Every line between the top of the data below and the line with "traumhaften Garten - der", both ends included, must be retyped exactly.

*** PROVIDED RECORDS ***

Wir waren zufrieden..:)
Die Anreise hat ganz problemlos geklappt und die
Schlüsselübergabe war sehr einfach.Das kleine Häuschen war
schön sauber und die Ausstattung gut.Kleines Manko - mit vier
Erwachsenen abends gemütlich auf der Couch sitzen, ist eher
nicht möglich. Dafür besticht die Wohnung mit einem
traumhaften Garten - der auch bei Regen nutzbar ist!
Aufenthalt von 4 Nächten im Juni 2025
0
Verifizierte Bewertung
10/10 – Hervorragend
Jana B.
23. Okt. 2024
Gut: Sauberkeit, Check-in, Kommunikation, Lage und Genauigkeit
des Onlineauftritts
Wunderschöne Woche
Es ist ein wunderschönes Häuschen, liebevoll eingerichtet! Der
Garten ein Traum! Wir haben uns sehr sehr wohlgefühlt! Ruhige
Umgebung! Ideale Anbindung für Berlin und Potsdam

*** End of PROVIDED RECORDS ***

> RESULT OF THE EXERCISE
Wir waren zufrieden..:)
Die Anreise hat ganz problemlos geklappt und die
Schlüsselübergabe war sehr einfach.Das kleine Häuschen war
schön sauber und die Ausstattung gut.Kleines Manko - mit vier
Erwachsenen abends gemütlich auf der Couch sitzen, ist eher
nicht möglich. Dafür besticht die Wohnung mit einem
traumhaften Garten - der auch bei Regen nutzbar ist!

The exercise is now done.